# West Bay Marsh



## Atxsalt (Oct 21, 2020)

smile says it all. Great day for you guys. Thanks for posting.


----------



## jay.bush1434 (Dec 27, 2014)

Great trip. Rich is a good guy.


----------



## APoole (Jun 23, 2020)

Was thinking about booking him for a trip with my son (8 yrs old). This will be his first time to fish saltwater (planning on having him fish a spinning rod rather than the long pole), wondering if you guys had thoughts on whether Rich would be the right guide for that type of day on the water.


----------



## APoole (Jun 23, 2020)

Great trip! Sorry didn't mean to steal the thread...


----------



## TX_Brad (Jun 8, 2018)

APoole said:


> Was thinking about booking him for a trip with my son (8 yrs old). This will be his first time to fish saltwater (planning on having him fish a spinning rod rather than the long pole), wondering if you guys had thoughts on whether Rich would be the right guide for that type of day on the water.


just sent you a text


----------



## Mardar1 (Aug 7, 2019)

TX_Brad said:


> just sent you a text


just got back in town, leaving tomorrow call or text 281 900 3287


----------



## Troutale87 (Jan 17, 2012)

Ice job! Congrats, beautiful fish


----------



## Troutale87 (Jan 17, 2012)

Troutale87 said:


> Ice job! Congrats, beautiful fish


*nice


----------



## Mardar1 (Aug 7, 2019)

APoole said:


> Was thinking about booking him for a trip with my son (8 yrs old). This will be his first time to fish saltwater (planning on having him fish a spinning rod rather than the long pole), wondering if you guys had thoughts on whether Rich would be the right guide for that type of day on the water.

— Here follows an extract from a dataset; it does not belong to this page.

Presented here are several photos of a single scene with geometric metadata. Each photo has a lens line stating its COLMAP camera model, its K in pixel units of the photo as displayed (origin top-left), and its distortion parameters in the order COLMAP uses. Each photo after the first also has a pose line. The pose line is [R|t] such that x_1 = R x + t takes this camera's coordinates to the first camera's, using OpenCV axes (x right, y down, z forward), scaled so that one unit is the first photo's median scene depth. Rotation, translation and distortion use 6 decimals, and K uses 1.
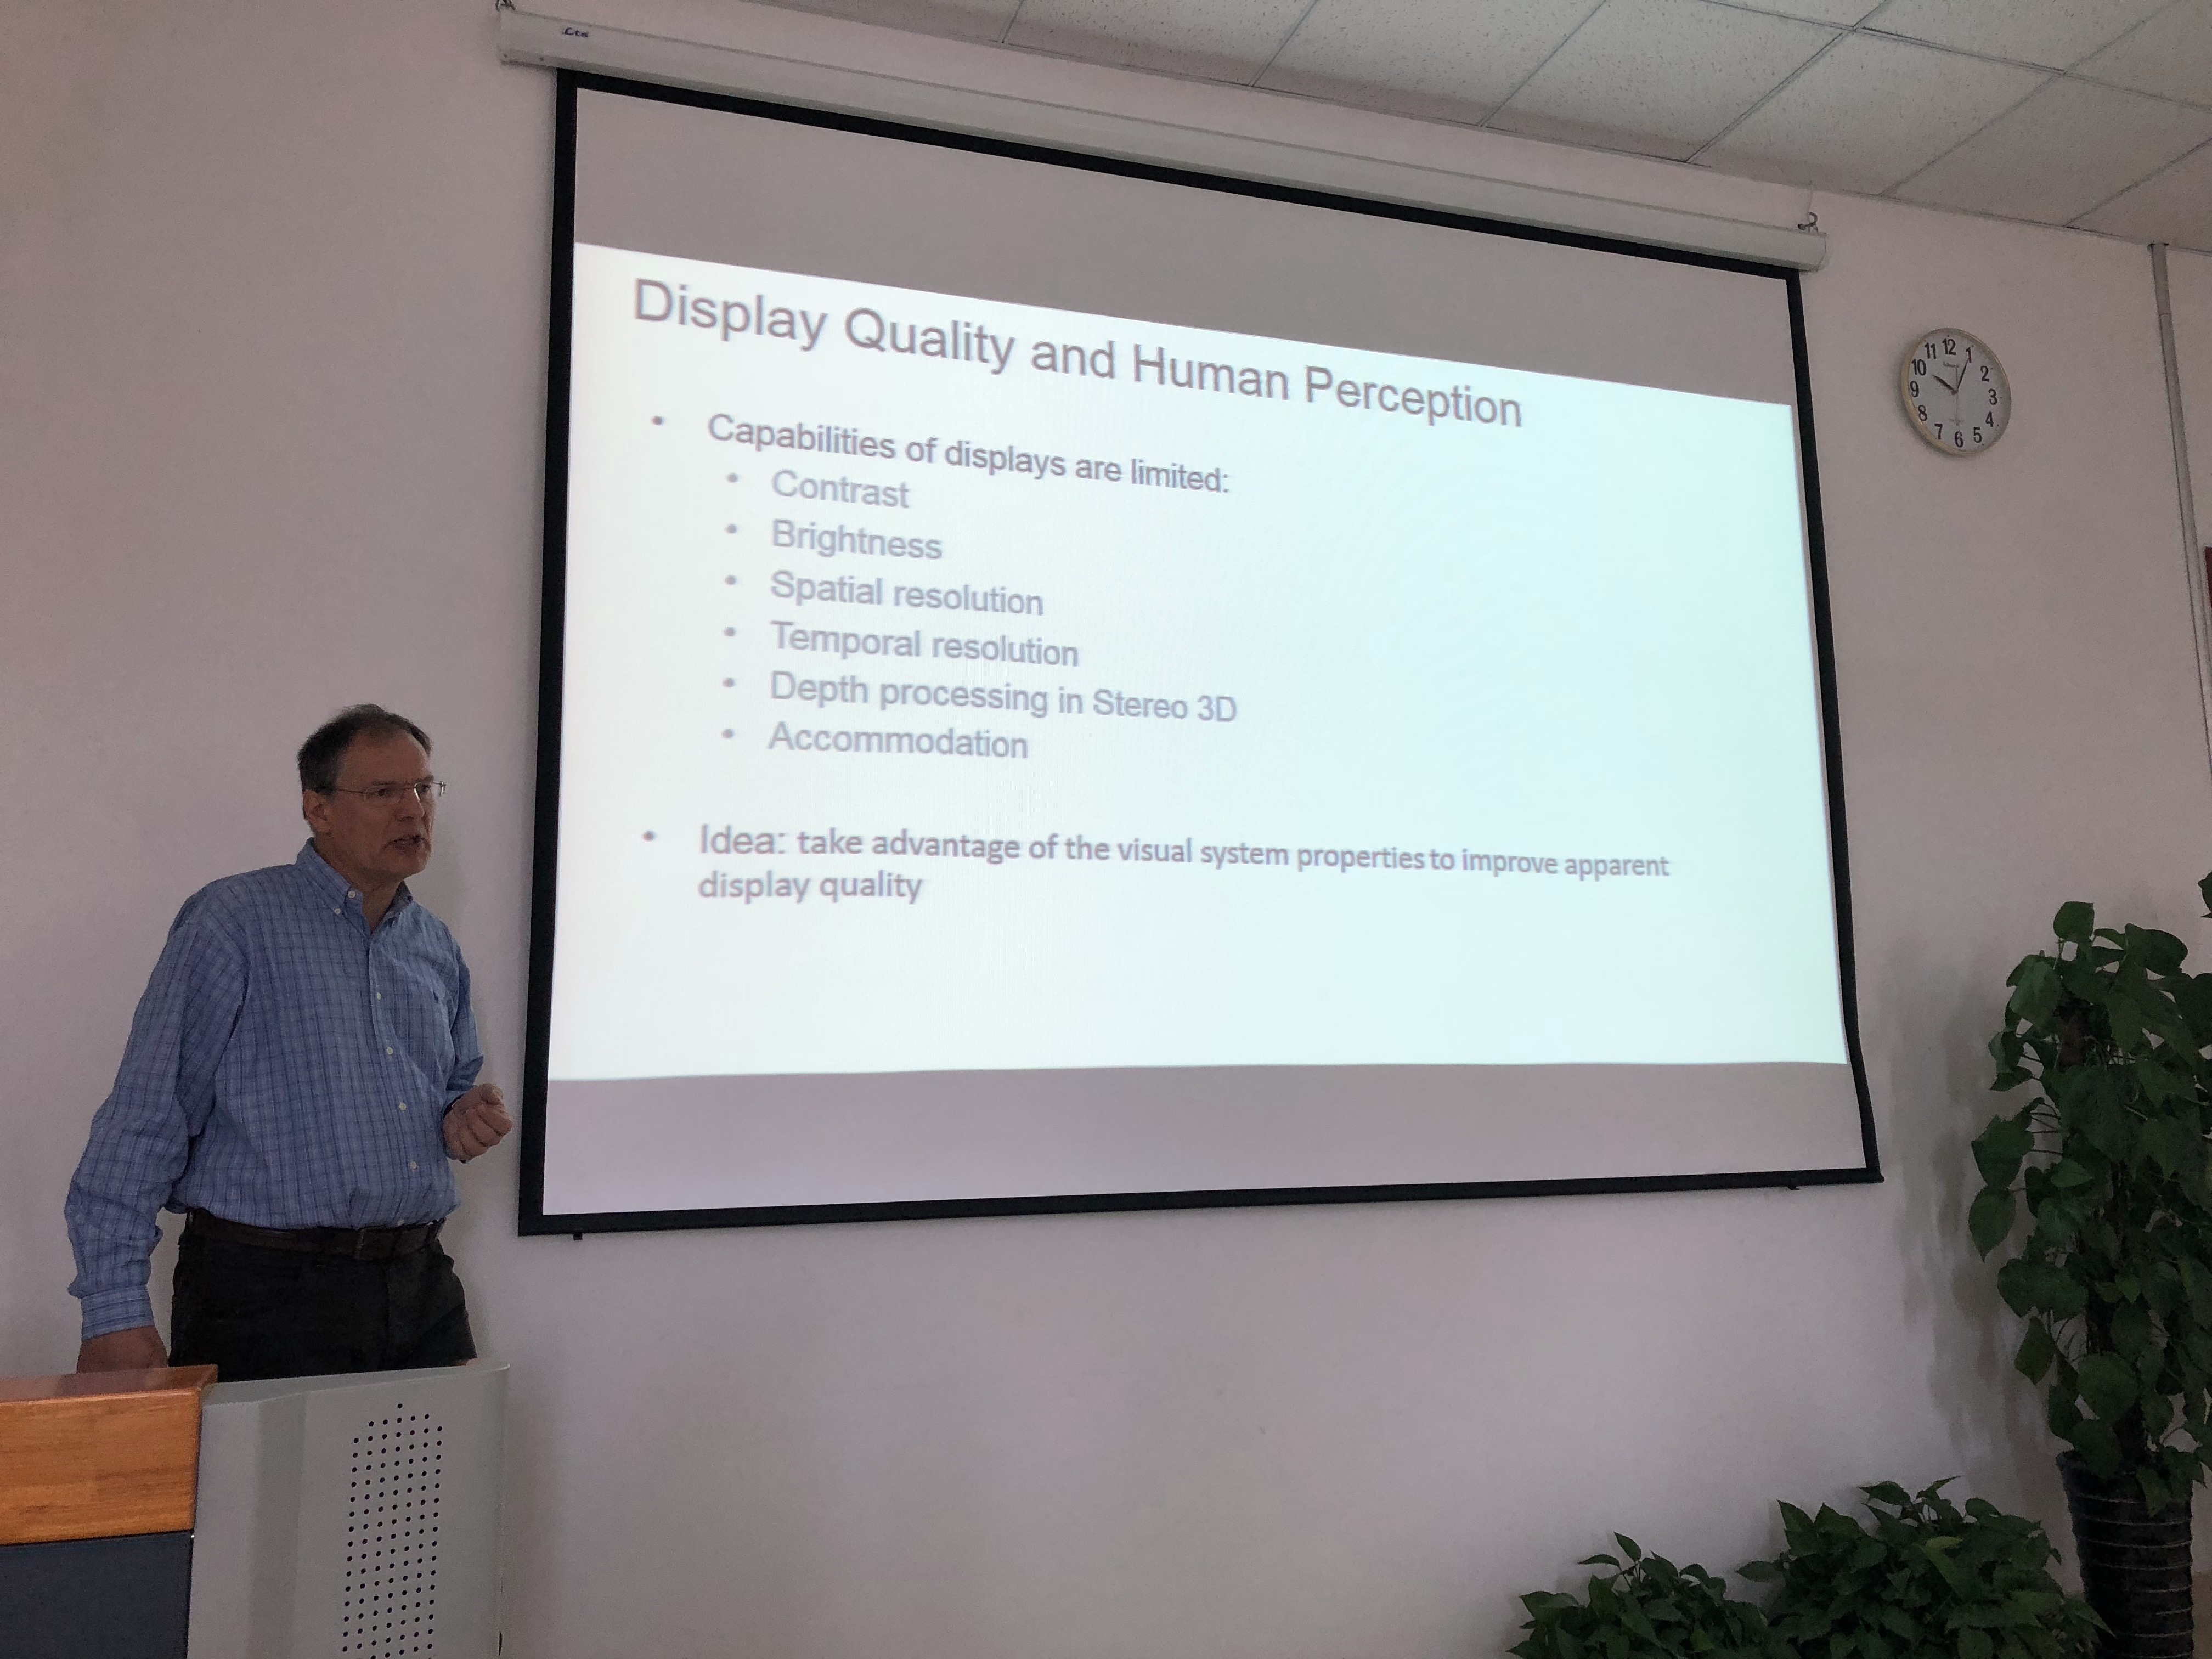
lens RADIAL K [[1774.7, 0, 1113.7], [0, 1774.7, 807.4], [0, 0, 1]] dist [0.008832, -0.002294]
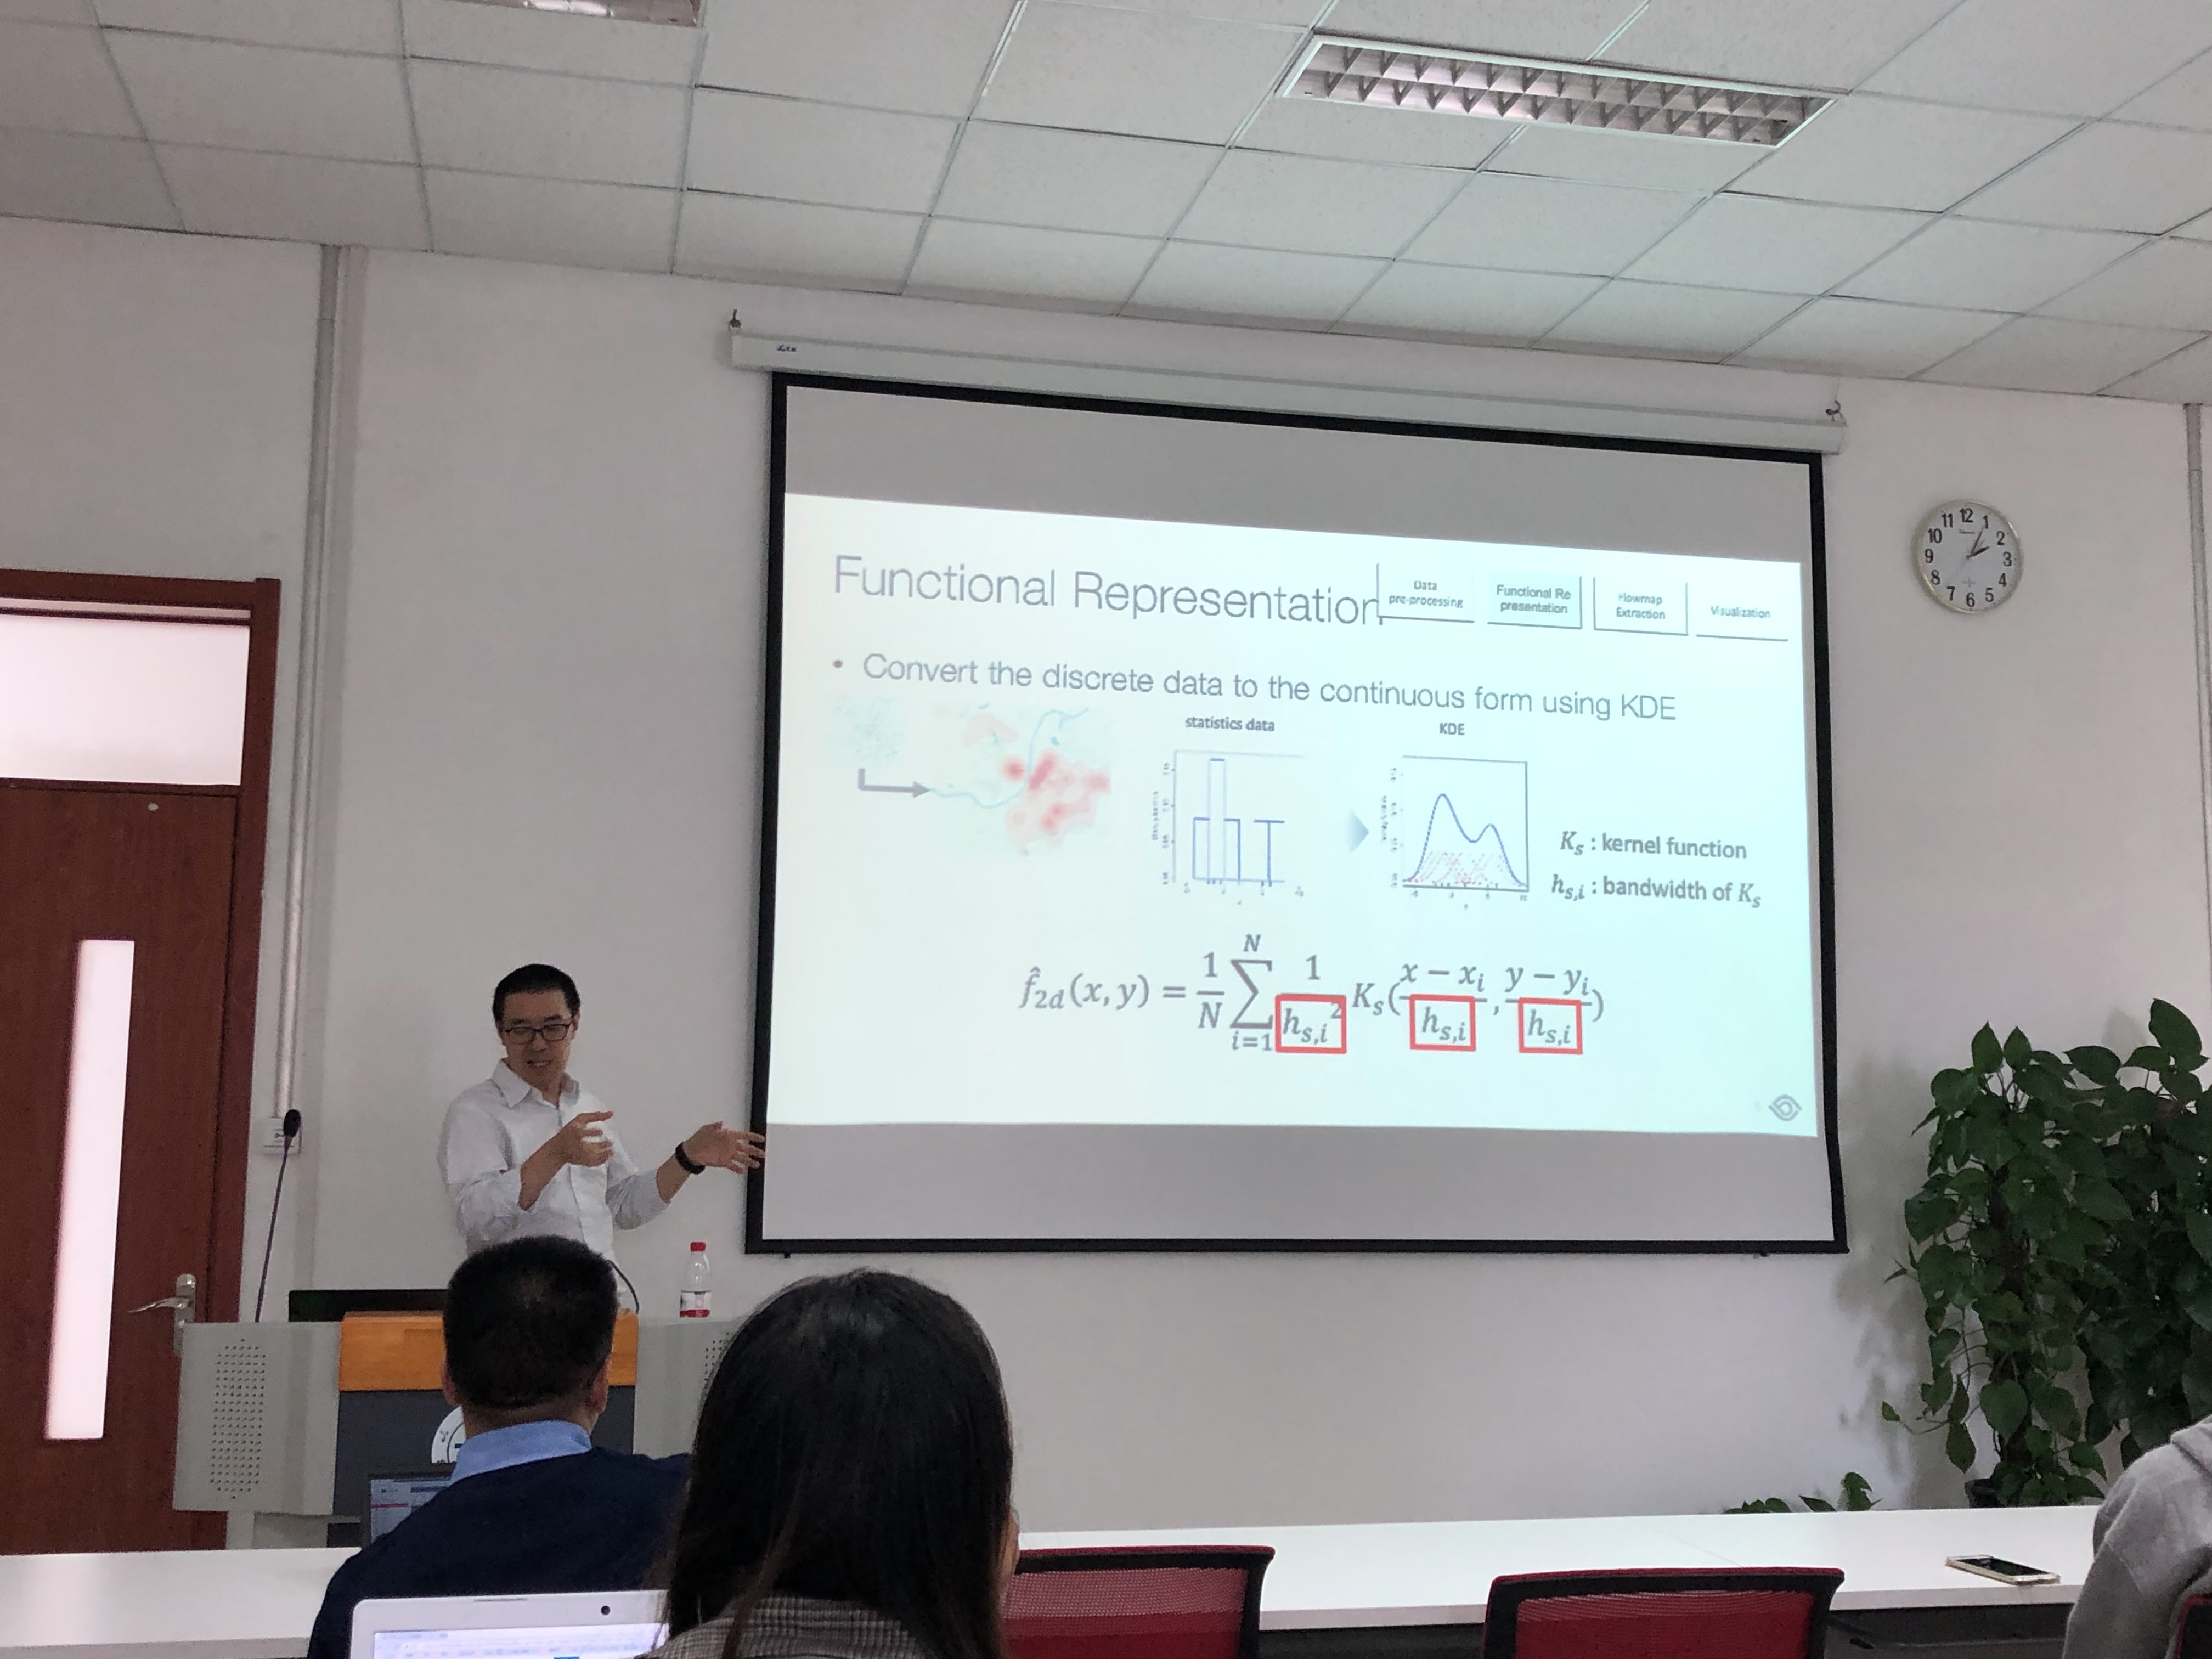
lens RADIAL K [[2459.3, 0, 1128.8], [0, 2459.3, 791.3], [0, 0, 1]] dist [0.020192, 0.000000]
pose [[0.994346, 0.015224, -0.105096, 0.124096], [-0.011893, 0.999409, 0.032251, -0.144447], [0.105525, -0.030819, 0.993939, -0.677311]]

Sorry , I am late , the answer is yes , spinning tackle nor problem for Rich and he is very calm when putting you on fish. Would be happy to to meet you and your so , I bet I can have casting my 7 wt in an hour. both my kids were casting fly rods in that time frame


----------



## EFraz (Oct 18, 2021)

Mardar1 said:


> Had a great day, hit the jackpot on Fly, Capt. Rich , "Galveston on the Fly" .was our Guide. My daughter got her first Red on fly!
> We had a great time and Rich was so good with her on "pointing out fish"
> View attachment 184863
> View attachment 184864
> .


Good to hear, Rich is on my shortlist for my next trip.


----------



## 024H6 (Jan 28, 2018)

APoole said:


> Was thinking about booking him for a trip with my son (8 yrs old). This will be his first time to fish saltwater (planning on having him fish a spinning rod rather than the long pole), wondering if you guys had thoughts on whether Rich would be the right guide for that type of day on the water.


Would definitely giving Rich a call. He’s as nice of a guy as they come and takes his kids out on the skiff regularly so when it comes to getting your son out there he’d be great for it.


----------



## Omar (Feb 4, 2017)

Fished with Rich a few years ago and can absolutely say he is a great guide and a very nice person. I’m sure he would do great with kids.


----------



## BDann (Apr 3, 2017)

Were you fishing with him again last Saturday? I ran into him back in the marsh on 12/4.


----------